La radicalité pourtant prospère dans les religions, que l’on
pense à tous les intégrismes et fanatismes. Est-il bien responsable de prêcher
la radicalité ? La question est sournoise et l’on n’aura pas voulu
comprendre. La radicalité de Jésus n’est pas celle d’un dogme ou d’une morale,
d’une identité religieuse ou culturelle, mais celle du service, celle qui
consiste à toujours faire passer l’autre avant soi, même l’ennemi. C’est sans
doute la manière la plus radicale de lutter contre l’extrémisme nauséabond. C’est
en tout cas le chemin de Jésus.
- L’Eglise comme tant d’autres est ébranlée par le changement
de civilisation que nous vivons, lorsque des cultures et religions se
rencontrent au jour le jour en chaque quartier ou village et relativisent, par
cette rencontre, le caractère absolu de chacune d’elles. Viens, Seigneur,
donner aux disciples de ton Fils la paix et la confiance, la foi, pour qu’ils
se gardent fidèles à ta parole et soient artisans de paix et de réconciliation.

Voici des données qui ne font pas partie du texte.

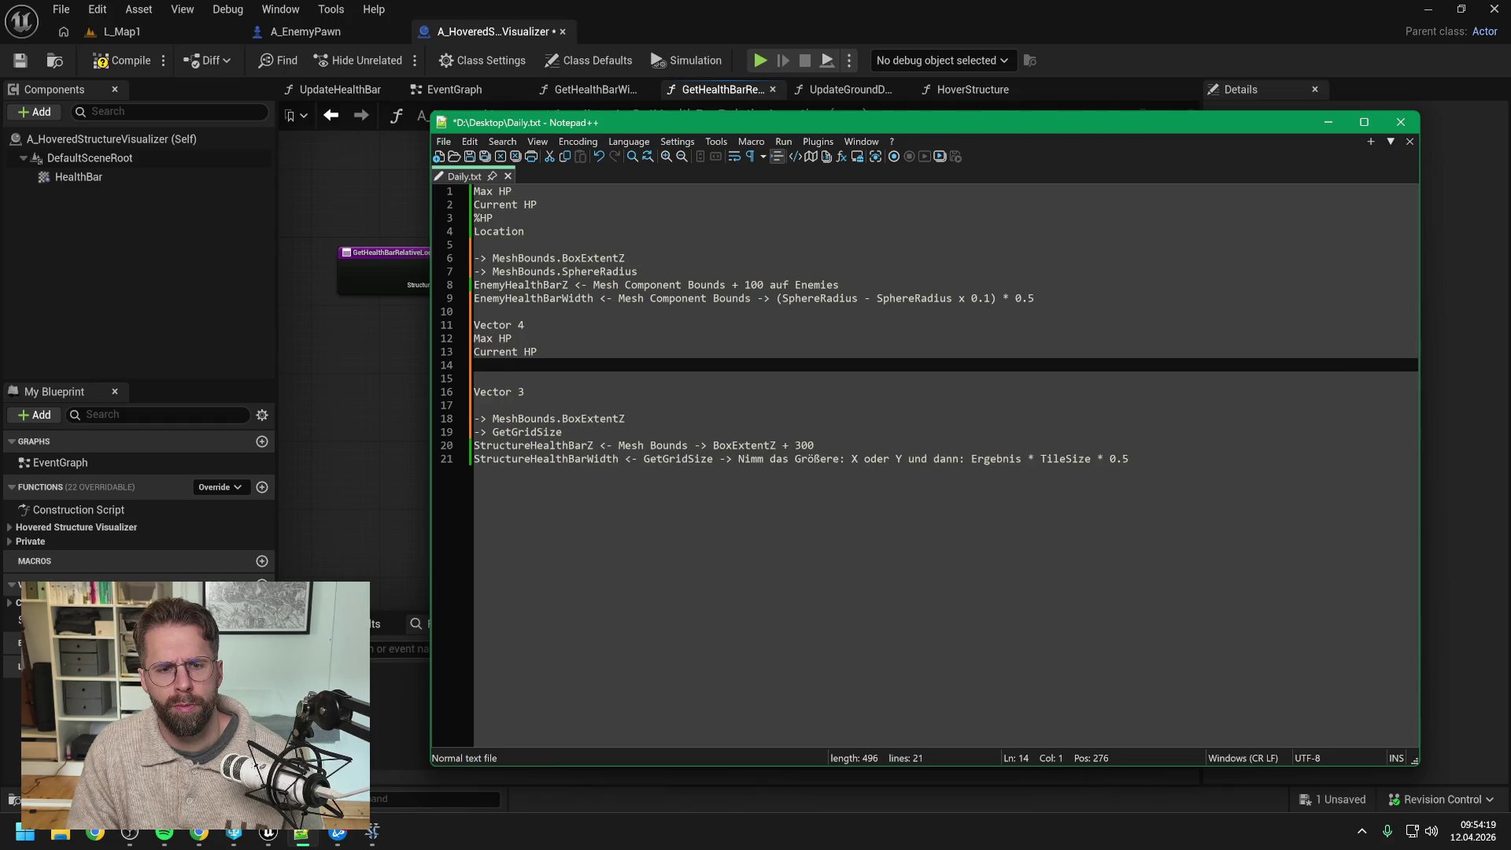
pyautogui.write('Z')
pyautogui.press('Return')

- Dans le monde, des hommes et des femmes s’engagent pour la
dignité de tout être humain, quels que soient son sexe, son âge, sa race, sa
religion, ses idées politiques. Ils veulent que l’humanité soit une fraternité
dans laquelle nous reconnaissons ton dessein de Père. Donne-leur la force du
combat, de l’agonie, de ton Fils.
- Des parents, des amis, comme chaque jour, ont passé la mort
ces derniers temps. Nous pensons particulièrement au père Claude Geffré,
théologien. Leur absence nous laisse blessés. Nous les confions à ta tendresse.
Que ton Fils ressuscité nous donne de nous relever avec eux du terrassement de
la mort.
- Notre communauté représente un si petit pourcentage dans le
monde que nous côtoyons, et tout spécialement que les jeunes rencontrent au
lycée. Garde nous dans la fidélité à ton nom.